TR: We often hear about sport as an exceptional space of fair play, a space where we can put politics to the side and just play. However, the same power dynamics that structure life beyond the court (race, ethnicity, class, gender, sexuality, etc.), also structure what happens on the court. Just like music, performance, film, literature, and other forms of popular culture, sport provides an important lens through which to examine so many aspects of the enduring Black freedom struggle.

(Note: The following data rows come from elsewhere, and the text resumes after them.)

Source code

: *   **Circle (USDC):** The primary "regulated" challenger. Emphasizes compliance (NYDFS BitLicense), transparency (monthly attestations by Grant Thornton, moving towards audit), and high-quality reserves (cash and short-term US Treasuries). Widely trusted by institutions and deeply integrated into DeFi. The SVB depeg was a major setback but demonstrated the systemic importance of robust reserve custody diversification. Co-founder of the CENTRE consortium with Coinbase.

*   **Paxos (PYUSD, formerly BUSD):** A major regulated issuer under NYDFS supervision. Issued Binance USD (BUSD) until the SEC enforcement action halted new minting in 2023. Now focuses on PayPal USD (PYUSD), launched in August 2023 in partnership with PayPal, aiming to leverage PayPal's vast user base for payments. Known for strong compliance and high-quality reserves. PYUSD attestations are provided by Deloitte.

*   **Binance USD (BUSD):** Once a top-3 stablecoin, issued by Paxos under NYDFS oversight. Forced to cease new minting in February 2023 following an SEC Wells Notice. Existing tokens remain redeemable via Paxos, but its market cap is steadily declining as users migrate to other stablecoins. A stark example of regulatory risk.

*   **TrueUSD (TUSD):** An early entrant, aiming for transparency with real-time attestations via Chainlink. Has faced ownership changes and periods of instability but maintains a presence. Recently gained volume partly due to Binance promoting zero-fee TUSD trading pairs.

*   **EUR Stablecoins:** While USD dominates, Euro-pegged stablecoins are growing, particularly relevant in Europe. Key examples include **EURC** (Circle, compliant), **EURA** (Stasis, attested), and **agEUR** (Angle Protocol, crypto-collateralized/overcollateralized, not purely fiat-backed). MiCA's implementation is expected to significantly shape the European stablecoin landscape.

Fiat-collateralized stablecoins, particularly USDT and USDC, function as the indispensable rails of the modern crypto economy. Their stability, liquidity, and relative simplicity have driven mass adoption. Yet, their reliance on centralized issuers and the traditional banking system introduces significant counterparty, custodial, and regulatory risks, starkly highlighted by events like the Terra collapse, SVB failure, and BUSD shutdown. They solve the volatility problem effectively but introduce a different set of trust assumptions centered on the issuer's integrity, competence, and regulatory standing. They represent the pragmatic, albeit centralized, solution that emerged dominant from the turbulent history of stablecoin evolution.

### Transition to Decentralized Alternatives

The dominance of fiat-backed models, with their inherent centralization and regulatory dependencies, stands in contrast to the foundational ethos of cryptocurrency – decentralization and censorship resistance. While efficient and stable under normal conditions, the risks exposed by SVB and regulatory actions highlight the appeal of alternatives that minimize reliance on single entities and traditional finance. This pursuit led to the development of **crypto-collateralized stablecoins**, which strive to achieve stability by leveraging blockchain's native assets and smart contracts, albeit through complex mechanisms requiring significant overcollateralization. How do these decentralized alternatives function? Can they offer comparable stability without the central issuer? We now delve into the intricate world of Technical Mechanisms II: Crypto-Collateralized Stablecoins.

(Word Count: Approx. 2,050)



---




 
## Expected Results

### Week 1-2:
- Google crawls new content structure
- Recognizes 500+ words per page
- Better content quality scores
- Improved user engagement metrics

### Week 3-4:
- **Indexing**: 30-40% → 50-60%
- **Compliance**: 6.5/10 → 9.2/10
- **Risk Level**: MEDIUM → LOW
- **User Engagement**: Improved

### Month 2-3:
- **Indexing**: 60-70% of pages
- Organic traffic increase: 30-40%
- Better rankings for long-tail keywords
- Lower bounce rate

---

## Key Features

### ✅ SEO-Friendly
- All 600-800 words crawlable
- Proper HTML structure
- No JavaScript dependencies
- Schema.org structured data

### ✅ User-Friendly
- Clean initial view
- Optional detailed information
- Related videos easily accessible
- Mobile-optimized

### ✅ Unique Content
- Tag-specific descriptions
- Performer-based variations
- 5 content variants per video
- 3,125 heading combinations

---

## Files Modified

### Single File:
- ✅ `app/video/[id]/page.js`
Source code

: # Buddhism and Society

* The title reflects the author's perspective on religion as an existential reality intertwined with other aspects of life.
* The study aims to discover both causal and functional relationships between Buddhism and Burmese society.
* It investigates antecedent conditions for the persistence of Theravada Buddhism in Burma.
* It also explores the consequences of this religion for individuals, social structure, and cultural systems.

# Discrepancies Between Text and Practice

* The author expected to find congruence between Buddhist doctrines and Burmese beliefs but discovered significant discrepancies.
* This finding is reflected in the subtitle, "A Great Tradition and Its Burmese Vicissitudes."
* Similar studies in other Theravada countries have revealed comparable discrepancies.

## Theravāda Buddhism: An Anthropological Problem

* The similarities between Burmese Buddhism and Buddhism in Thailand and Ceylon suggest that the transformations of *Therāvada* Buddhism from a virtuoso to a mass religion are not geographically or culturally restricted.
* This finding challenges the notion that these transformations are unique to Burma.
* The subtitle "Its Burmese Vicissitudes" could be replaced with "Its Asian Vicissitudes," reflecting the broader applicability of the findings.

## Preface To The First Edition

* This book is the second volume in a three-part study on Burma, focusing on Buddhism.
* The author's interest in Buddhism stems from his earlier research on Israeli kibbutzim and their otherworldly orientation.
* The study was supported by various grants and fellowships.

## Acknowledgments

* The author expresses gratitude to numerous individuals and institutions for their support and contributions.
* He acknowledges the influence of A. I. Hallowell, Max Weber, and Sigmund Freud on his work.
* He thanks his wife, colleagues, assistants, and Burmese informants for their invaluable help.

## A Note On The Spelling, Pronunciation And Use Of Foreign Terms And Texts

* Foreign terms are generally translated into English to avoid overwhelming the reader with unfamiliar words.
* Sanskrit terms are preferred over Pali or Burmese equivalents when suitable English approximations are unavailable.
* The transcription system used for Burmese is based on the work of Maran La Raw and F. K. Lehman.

BJS: I think that the relationship between food, culture and everyday life is central to Black politics and the Black Freedom Struggle. In Food Power Politics, I demonstrate how Black communities deployed the strategies and tactics of civil rights to create innovative food systems as sites of economic and food security. Such historic food systems simultaneously reveal how the political realities of Black people shape their foodways and how food configures Black people’s political status and cultural importance. In many ways, I situate the Civil Rights Movement as a litmus test to illuminate how the relationship between food, culture and everyday life can be used to enhance Black politics and move the Black freedom struggle one step closer toward liberatory futures that enable Black people to control their entire lives. Futures that will be sustainable, equitable, and just.